Unfortunately Hermione, returning from a respray upstairs, couldn’t resist singing very loudly along, so everyone gave up marching and allowed her to put on ‘Santa of the Universe’ jumping out of their skins as ‘Hark the Herald Angels’ filled the house.
‘What with my first wife continually hitting the roof and Hermione taking it off, I’m not going to have a slate over my head soon,’ grumbled Rupert.
Flora, Rupert, Marcus, Kitty and Tabitha, who’d actually put down Dick Francis, were playing consequences. Taggie, who was too slow at writing to play, was handing out liqueurs. Lysander, an even slower writer, was playing chess with Eddie, who was telling him about Rupert’s mother.
‘Played chess together during the first dark days of the war when no-one knew if Hitler was going to strike. Wonderful woman, turned me down again this evening – know we’ll end up together.’
Hermione, meanwhile, had rather startled Rupert by sinking to the floor at his feet, her dark head in danger of being singed by his cigar. He’d go off piste down her cleavage in a minute.
‘Where are we?’ he asked
‘Woman’s name,’ said Flora.
Putting down his cigar, Rupert wrote ‘Hermione’. Handing his turned-over piece of paper to Tabitha, he touched her hand. The rows over The Engineer had upset him very much, he’d probably buy her the damn horse in the end.
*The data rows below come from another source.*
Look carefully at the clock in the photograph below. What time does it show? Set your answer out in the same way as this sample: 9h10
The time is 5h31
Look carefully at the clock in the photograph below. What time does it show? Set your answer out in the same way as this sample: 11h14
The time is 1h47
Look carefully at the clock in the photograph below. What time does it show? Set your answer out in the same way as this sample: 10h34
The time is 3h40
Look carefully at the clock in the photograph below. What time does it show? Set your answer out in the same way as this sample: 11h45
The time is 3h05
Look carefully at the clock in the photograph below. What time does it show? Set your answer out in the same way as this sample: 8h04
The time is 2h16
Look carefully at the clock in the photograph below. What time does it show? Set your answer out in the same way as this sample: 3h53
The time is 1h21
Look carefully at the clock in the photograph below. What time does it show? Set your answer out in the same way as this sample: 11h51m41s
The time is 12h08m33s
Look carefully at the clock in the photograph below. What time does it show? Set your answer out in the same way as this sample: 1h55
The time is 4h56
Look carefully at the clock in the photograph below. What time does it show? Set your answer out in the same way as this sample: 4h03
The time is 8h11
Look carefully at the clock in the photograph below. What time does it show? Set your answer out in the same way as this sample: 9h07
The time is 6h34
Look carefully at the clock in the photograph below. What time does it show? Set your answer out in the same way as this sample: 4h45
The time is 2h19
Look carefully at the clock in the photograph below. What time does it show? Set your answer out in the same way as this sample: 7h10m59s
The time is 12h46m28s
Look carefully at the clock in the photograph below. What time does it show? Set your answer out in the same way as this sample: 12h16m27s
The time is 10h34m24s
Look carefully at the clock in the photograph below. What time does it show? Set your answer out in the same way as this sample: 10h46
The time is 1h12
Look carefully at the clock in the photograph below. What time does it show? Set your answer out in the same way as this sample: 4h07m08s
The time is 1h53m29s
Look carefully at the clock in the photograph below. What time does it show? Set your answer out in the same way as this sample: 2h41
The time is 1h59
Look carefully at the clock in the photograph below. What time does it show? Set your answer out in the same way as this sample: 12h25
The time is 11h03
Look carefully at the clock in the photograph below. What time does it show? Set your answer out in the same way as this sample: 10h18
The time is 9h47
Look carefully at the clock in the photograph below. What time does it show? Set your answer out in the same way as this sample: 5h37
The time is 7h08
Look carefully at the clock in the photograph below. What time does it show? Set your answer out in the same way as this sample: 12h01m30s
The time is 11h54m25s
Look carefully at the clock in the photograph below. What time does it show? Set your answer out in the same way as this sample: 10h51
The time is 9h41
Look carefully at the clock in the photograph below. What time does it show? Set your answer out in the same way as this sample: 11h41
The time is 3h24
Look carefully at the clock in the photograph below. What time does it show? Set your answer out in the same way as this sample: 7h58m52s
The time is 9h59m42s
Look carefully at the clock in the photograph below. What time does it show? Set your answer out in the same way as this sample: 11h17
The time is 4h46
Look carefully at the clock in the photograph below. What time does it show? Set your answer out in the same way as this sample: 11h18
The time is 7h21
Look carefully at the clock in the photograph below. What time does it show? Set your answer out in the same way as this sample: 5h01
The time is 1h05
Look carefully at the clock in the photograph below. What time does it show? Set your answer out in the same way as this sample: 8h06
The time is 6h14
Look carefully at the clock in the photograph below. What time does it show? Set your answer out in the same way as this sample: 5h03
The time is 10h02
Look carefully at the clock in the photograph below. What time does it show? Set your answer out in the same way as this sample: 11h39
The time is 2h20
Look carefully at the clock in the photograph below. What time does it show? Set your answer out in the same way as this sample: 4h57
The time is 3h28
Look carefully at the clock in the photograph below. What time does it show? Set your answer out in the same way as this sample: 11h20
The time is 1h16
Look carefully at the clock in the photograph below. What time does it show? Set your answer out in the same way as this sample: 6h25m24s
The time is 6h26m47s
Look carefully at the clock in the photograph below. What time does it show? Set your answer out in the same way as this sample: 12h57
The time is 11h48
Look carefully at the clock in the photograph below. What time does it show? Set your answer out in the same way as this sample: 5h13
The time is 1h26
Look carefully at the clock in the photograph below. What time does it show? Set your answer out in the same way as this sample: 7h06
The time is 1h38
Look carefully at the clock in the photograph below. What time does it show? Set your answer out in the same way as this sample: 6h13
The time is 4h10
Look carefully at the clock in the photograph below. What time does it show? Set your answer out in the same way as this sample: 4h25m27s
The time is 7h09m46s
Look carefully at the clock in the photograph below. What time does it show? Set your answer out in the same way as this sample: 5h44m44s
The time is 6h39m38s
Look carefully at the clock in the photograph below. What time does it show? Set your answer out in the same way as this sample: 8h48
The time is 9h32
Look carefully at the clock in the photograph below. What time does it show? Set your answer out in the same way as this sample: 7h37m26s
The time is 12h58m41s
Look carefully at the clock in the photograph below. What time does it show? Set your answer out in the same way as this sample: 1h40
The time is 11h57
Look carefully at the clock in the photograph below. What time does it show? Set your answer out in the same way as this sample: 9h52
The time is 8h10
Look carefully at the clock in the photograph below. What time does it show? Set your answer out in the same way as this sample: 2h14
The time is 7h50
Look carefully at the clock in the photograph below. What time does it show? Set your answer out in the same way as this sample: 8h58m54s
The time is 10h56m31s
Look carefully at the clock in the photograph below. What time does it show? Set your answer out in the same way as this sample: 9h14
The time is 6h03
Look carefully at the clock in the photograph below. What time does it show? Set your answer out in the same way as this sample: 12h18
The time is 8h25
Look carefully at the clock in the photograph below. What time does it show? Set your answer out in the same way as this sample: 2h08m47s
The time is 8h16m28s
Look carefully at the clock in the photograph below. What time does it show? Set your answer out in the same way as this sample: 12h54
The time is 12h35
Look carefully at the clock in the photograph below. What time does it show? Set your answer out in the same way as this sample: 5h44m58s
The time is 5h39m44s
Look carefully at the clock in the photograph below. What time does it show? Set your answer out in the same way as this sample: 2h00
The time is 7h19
Eddie and Lysander were so drunk they couldn’t remember whose move it was.
‘Think I should marry her?’ Eddie nodded in Hermione’s direction.
‘God, no,’ Lysander turned pale. ‘She’s awful.’
‘Damn fine looking, damn rich, sort out my Lloyd’s lorses.’
‘Not worth it, anyway she’s got a husband.’
‘Must be loopy to leave a beautiful woman like that at Christmas.’
‘He’s gay.’
‘Whaddja mean?’
‘Queer.’
‘Good God.’ Eddie’s teeth nearly fell out.
Lysander giggled. ‘Don’t let her get her Santa Claws into you.’
‘Ha, ha, ha, ha, Santa Claws, that’s good,’ Eddie choked on his third glass of port.
‘Good King Wenceslarse looked out,’
sang Hermione on CD and in real life.
I cannot stand it, thought Helen, who was perched on the arm of Marcus’s chair. I’ve seen King Wensceslas’ statue on the Charles Bridge, she wanted to shout, and he wasn’t good at all, and the stupid story about St Agnes’ fountain and the pine logs is garbage. But none of these drunken philistines would be remotely interested unless she told them she had been on the bridge with Rannaldini.
Sensing her anguish, Marcus reached back to retrieve Boris’s present.
‘Please open it, Mum, it’s really nice.’
‘Do have a drink,’ pleaded Taggie.
Helen shook her head violently, sending tears flying out of her eyes.
The group round the fire had finished the first round of their consequences.
‘You start, Tabitha,’ said Flora. Tabitha unrolled her piece of paper. ‘Penscombe Pride,’ she began, in her flat little voice, then starting to smile, ‘met Hermione – on top of the muck heap, Pridie said: Give us a blow job. Hermione said to Pridie: I am about to have my period. Pridie gave her the clap, Hermione gave him a great kick up the ass, and the consequence was . . .’ Tabitha burst out laughing.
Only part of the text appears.